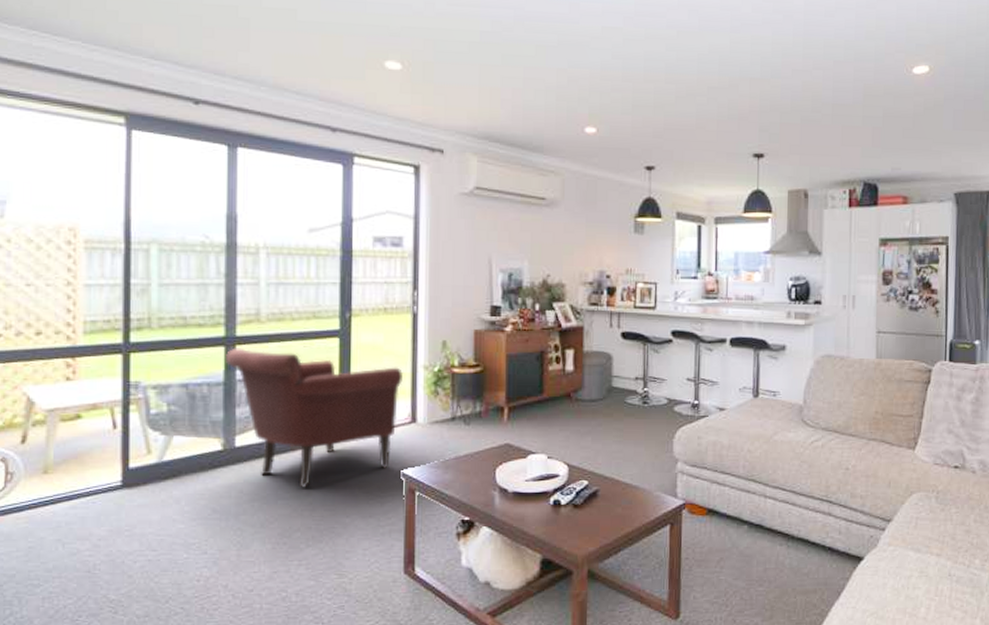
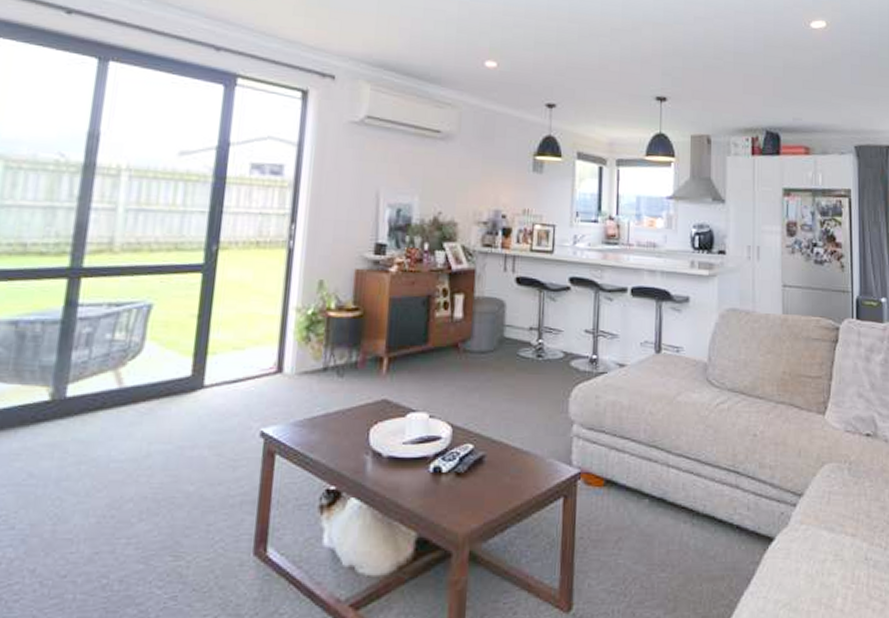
leather: present [226,347,403,488] -> none [67,280,272,448]

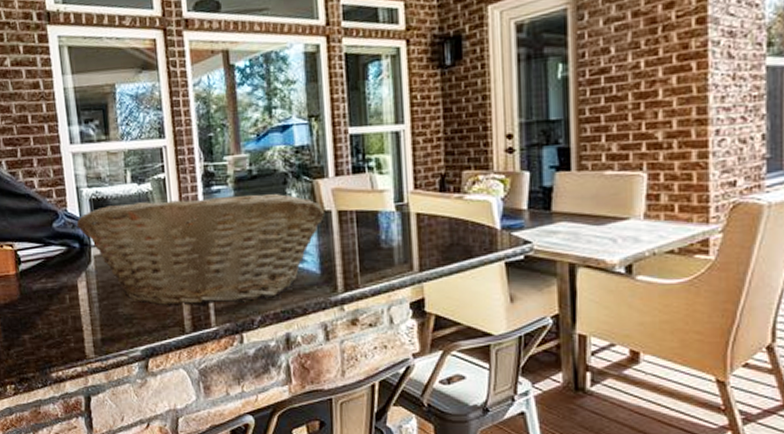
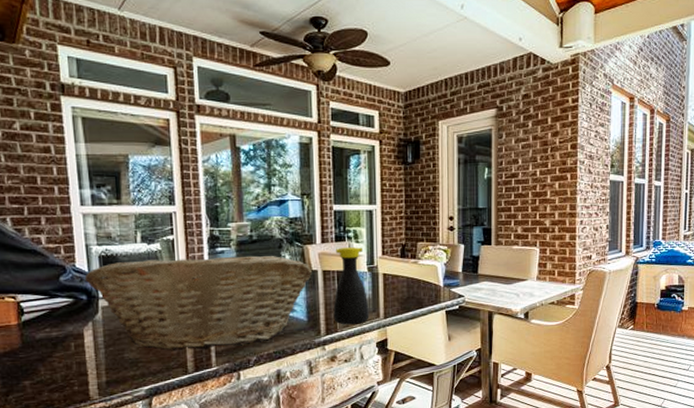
bottle: none [352,179,400,280] -> present [333,247,369,325]

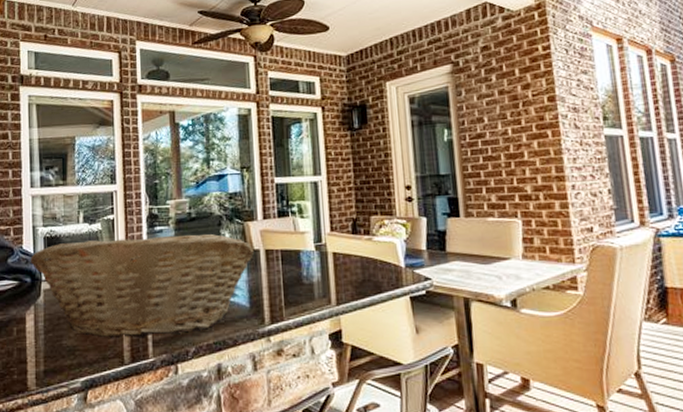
bottle: present [333,247,369,325] -> none [278,223,319,312]

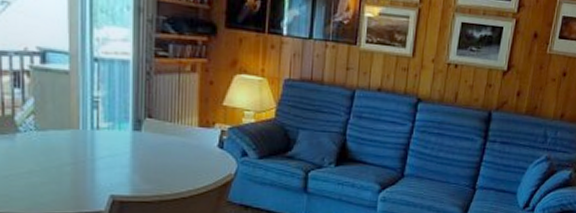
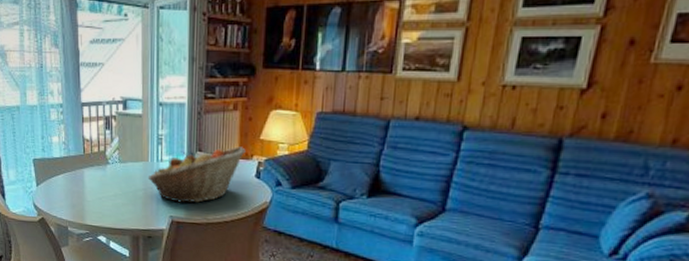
fruit basket: none [78,113,206,179] -> present [147,146,246,204]

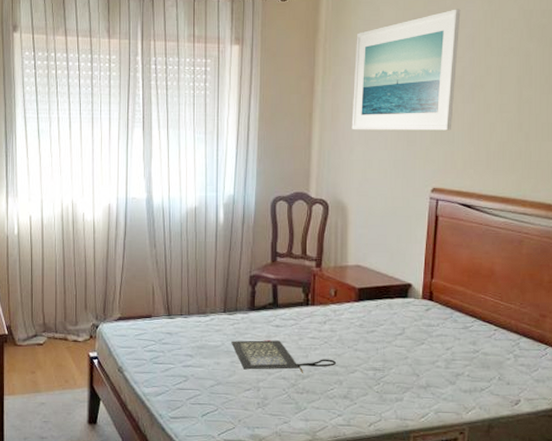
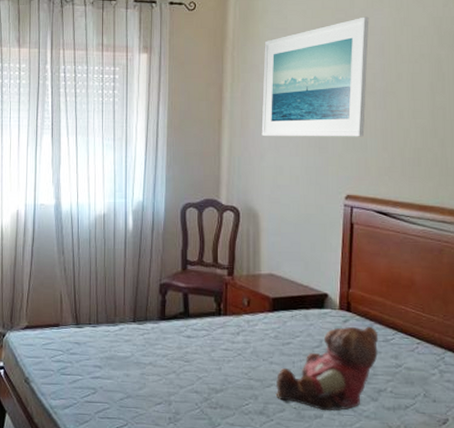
clutch bag: present [231,339,336,373] -> none [141,350,250,387]
teddy bear: none [359,314,458,395] -> present [275,326,379,411]

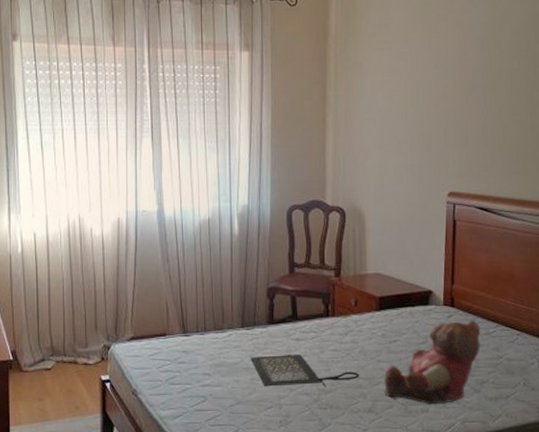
clutch bag: none [141,350,250,387] -> present [250,353,359,388]
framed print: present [261,16,369,137] -> none [365,12,469,136]

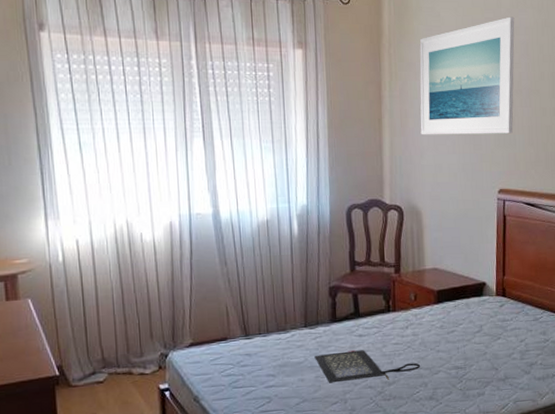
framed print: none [365,12,469,136] -> present [419,16,515,135]
teddy bear: present [383,321,481,405] -> none [443,308,530,389]

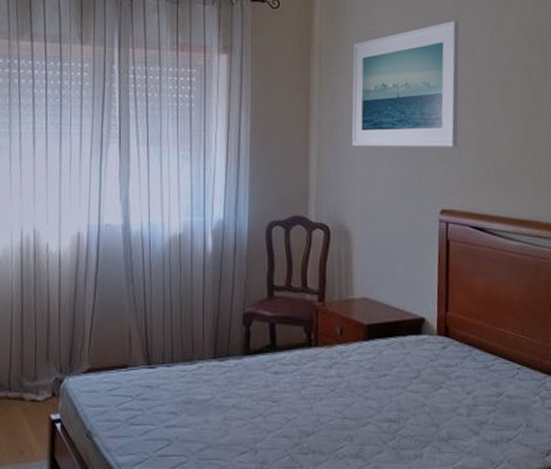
clutch bag: present [314,349,420,383] -> none [223,389,345,429]

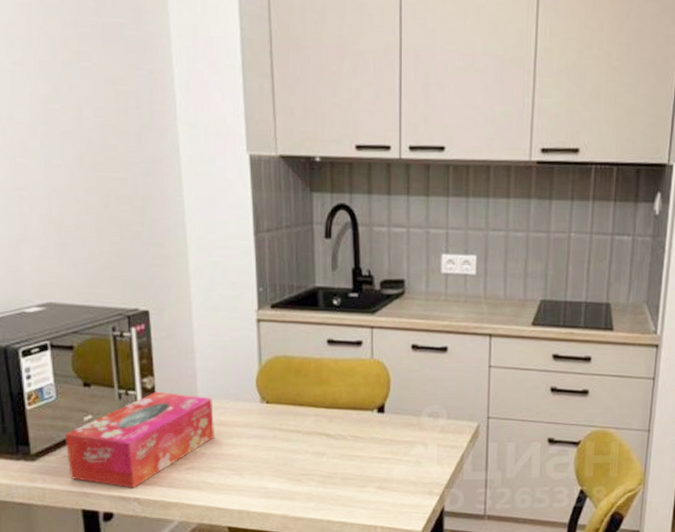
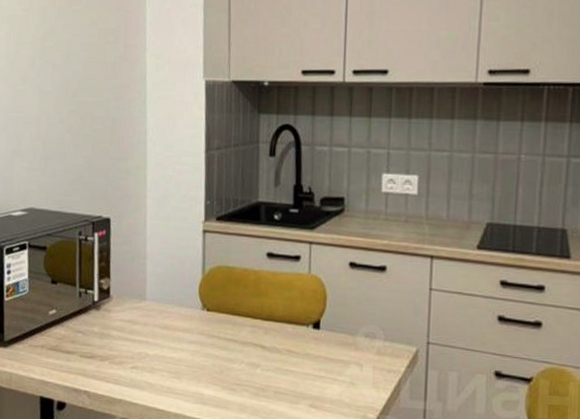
tissue box: present [65,391,214,488] -> none [32,292,159,381]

_Work required_: Find the line with "bottle: none [352,179,400,280]" in the data above, and from there retype each line exactly through the line with "teddy bear: none", skipping the pictures along the way.

_Answer box_:
bottle: none [352,179,400,280] -> present [333,247,369,325]

bottle: present [333,247,369,325] -> none [278,223,319,312]

fruit basket: none [78,113,206,179] -> present [147,146,246,204]

clutch bag: present [231,339,336,373] -> none [141,350,250,387]
teddy bear: none [359,314,458,395] -> present [275,326,379,411]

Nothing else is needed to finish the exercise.